Friday, February 12, 2016

Event Horizons




Event Horizons

By Tom Wachunas


EXHIBIT: Composing Identities, paintings by Melissa Markwald, THROUGH FEBRUARY 21, 2016, at Studio M in the Massillon Museum, 121 Lincoln Way East, Massillon, Ohio  www.massillonmuseum.org   330.833.4061

    “Faces are the most interesting things we see; other people fascinate me, and the most interesting aspects of other people – the point where we go inside them – is the face. It tells all.”       - David Hockney

    “It’s really absurd to make…a human image with paint, today, when you think about it…But then all of a sudden, it was even more absurd not to do it.”  - Willem de Kooning

   “Painting is the most magical of mediums. The transcendence is truly amazing to me every time I go to a museum and I see how somebody figured another way to rub colored dirt on a flat surface and make space where there is no space or make you think of a life experience.” - Chuck Close

    Featuring 10 very large oil portraits (each 6’ x 7 1/2’, with nine in Studio M, and one hanging in the lobby), this is Melissa Markwald’s BFA Senior Exhibition. She’s set to graduate from the Myers School of Art at the University of Akron in May 2016. In assessing the specifics of Markwald’s youthful vision, you can’t avoid admiring her hutzpah in tackling a prickly representational genre – one that has historically come into and out of art world favor with all the regularity of ocean tides – on such an imposing scale.

    Massillon Museum’s Studio M, despite its somewhat sterile overhead lighting and low ceilings, is an intimate and effective enough venue for looking at paintings within certain scale and spacing parameters. Here, though, the experience of standing before such oversized faces can be at once somewhat stifling and delightfully surreal. As viewers, we might feel like citizens of Lilliput, simultaneously cautious and curious in the presence of so many Gullivers.

    Still, in transcending human anatomical dimensions to the extent we see here, these works are pleasantly intrusive invitations to consider portraiture beyond the merely cosmetic incidentals of “individuality.” Instead, you might consider seeing them as allegories of a society far too fond of enlarging itself, of building and celebrating the predictable and superficial (think about all the megalomaniacal clutter on Facebook) in the name of declaring – almost desperately so – a uniquely meaningful identity.
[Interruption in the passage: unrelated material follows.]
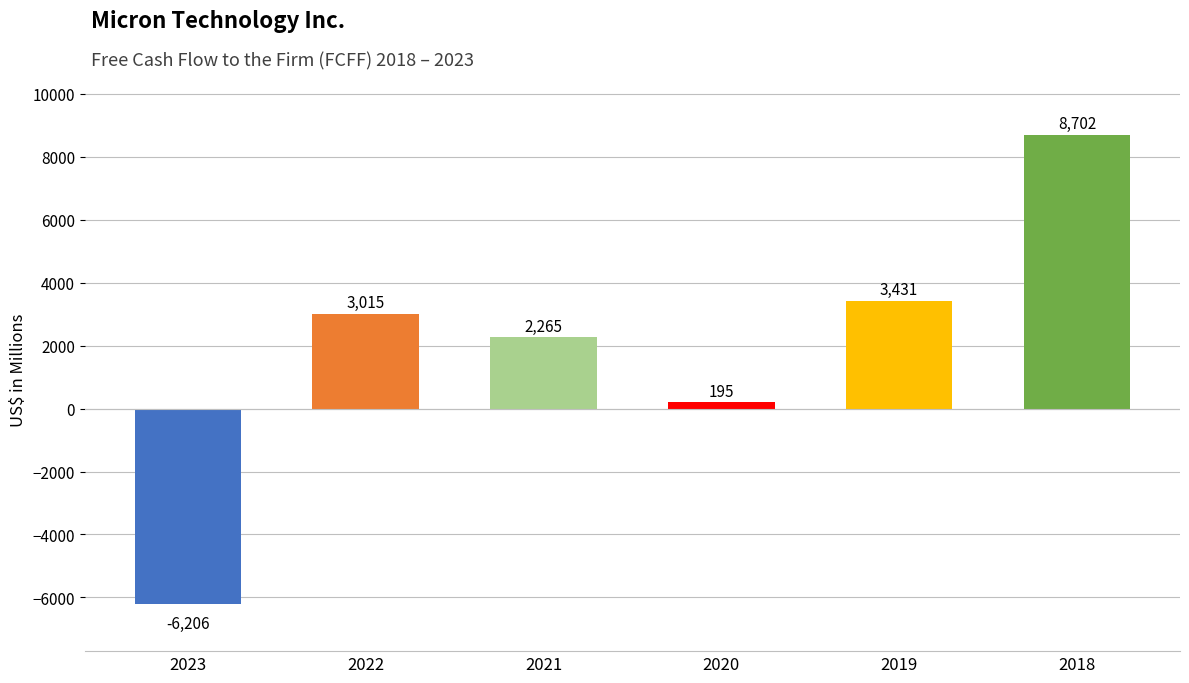

What is the greatest value displayed?

8702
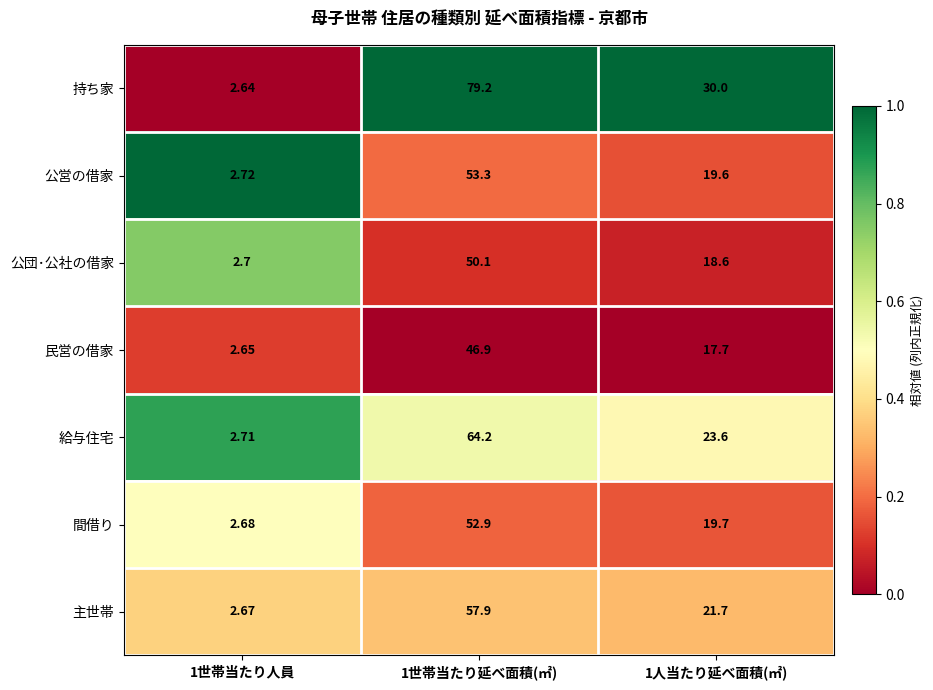

At which category is the sum across all series the highest?

1世帯当たり延べ面積(㎡)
In her statement for the exhibit, Markwald tells us, “…These passages of paint allow me to construct identities rather than just capture them.”

    These constructions are a hybridization of some notable Modernist influences. There is a nod in the direction of Abstract Expressionism’s ideology of painting as a larger-than-life documentation of the painter’s decisions and actions, as well as a tentative kinship with Warholian idol-making. And while generated from photographs, Markwald’s canvases  eschew the intense  hyper-detailing and impersonal surfaces of Chuck Close’s monumental portraits of friends and family (which tended to have the detached look of police mug shots), in favor of something more overtly warm and lyrical. 

   While the visible traces of Markwald’s brushwork are subtle and relatively homogenized when compared to, say, the startling paroxysms of gestural activity in Willem de Kooning’s notorious Woman portraits, her paintings  nonetheless lend themselves to viewing in the abstract. Think of them as soft landscapes of a kind. Nowhere is that aspect more possible to embrace than in two portraits, side-by-side and head-to-head, that present sidelong views of the face. One is Markwald’s self-portrait, the other of her friend, Alyssa Williams. To “read” the individual features and expressions, we instinctively tilt our heads to orient ourselves for a more “personal” contact. Such images prompt us to alter our movement and/or position in the same way we might walk through and examine a vast natural setting. The act of looking ceases to be a strictly psychological encounter with a static figure in a neutral, compressed space. Like the act of painting, looking can become a physically kinetic event in real time.

   For sheer potential, I think Markwald’s aesthetic is fertile territory for even more intriguing developments, having already laid a solid enough foundation on which to build. Hopefully she will continue probing that potential as she faces, so to speak, the horizon of a promising future in painting.